Internal distribution (to other employees) counts as the same
party.  v3 also states:

  To “propagate” a work means to do anything with it that, without
  permission, would make you directly or secondarily liable for
  infringement under applicable copyright law, except executing it on a
  computer or modifying a private copy.

Internal distribution within an organization is private.

Here's the GPL FAQ:

  https://www.gnu.org/licenses/gpl-faq.html#GPLRequireSourcePostedPublic

    The GPL does not require you to release your modified version, or any
    part of it. You are free to make modifications and use them privately,
    without ever releasing them. This applies to organizations (including
    companies), too; an organization can make a modified version and use
    it internally without ever releasing it outside the organization.

  https://www.gnu.org/licenses/gpl-faq.html#InternalDistribution

    No, in that case the organization is just making the copies for
    itself. As a consequence, a company or other organization can
    develop a modified version and install that version through its
    own facilities, without giving the staff permission to release
    that modified version to outsiders.

    However, when the organization transfers copies to other
    organizations or individuals, that is distribution.
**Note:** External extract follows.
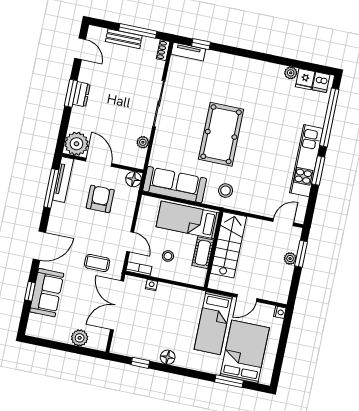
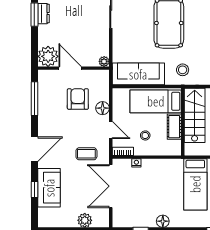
plant: (143, 142) -> (104, 61), moved
tv unit: (63, 179) -> (43, 89), removed
floor lamp: (133, 179) -> (103, 108), moved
In particular,
    providing copies to contractors for use off-site is distribution.

So when the organization receives a copy of the software from a third
party, that organization is entitled to the source code.  But the
organization has no obligations with regards to internal distribution,
e.g. to employees.

Of course, an employee can attempt to acquire the source code for
software from the original distributor, which will usually (but not
necessarily always) be easy to do.

Whether or not that's good or just is a separate social issue, because
it's outside of the legal framework presented here.

I'll respond to the rest of the message tomorrow.